Because only the text is wanted, repeat the records below exactly and omit the pictures.

RECORDS FOR THE TASK ->
<<<<
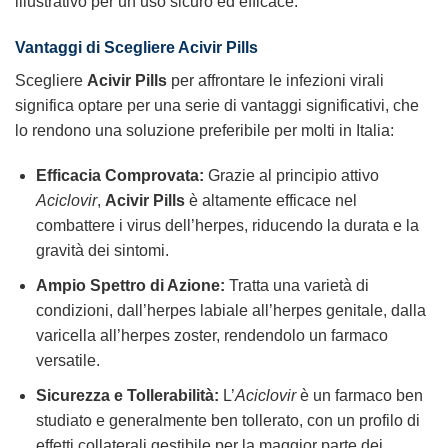
illustrativo per un uso sicuro ed efficace.
Vantaggi di Scegliere Acivir Pills
Scegliere
Acivir Pills
per affrontare le infezioni virali
significa optare per una serie di vantaggi significativi, che
lo rendono una soluzione preferibile per molti in Italia:
Efficacia Comprovata:
Grazie al principio attivo
Aciclovir
,
Acivir Pills
è altamente efficace nel
combattere i virus dell’herpes, riducendo la durata e la
gravità dei sintomi.
Ampio Spettro di Azione:
Tratta una varietà di
condizioni, dall’herpes labiale all’herpes genitale, dalla
varicella all’herpes zoster, rendendolo un farmaco
versatile.
Sicurezza e Tollerabilità:
L’
Aciclovir
è un farmaco ben
studiato e generalmente ben tollerato, con un profilo di
effetti collaterali gestibile per la maggior parte dei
>>>>
RESULT ->
illustrativo per un uso sicuro ed efficace.
Vantaggi di Scegliere Acivir Pills
Scegliere
Acivir Pills
per affrontare le infezioni virali
significa optare per una serie di vantaggi significativi, che
lo rendono una soluzione preferibile per molti in Italia:
Efficacia Comprovata:
Grazie al principio attivo
Aciclovir
,
Acivir Pills
è altamente efficace nel
combattere i virus dell’herpes, riducendo la durata e la
gravità dei sintomi.
Ampio Spettro di Azione:
Tratta una varietà di
condizioni, dall’herpes labiale all’herpes genitale, dalla
varicella all’herpes zoster, rendendolo un farmaco
versatile.
Sicurezza e Tollerabilità:
L’
Aciclovir
è un farmaco ben
studiato e generalmente ben tollerato, con un profilo di
effetti collaterali gestibile per la maggior parte dei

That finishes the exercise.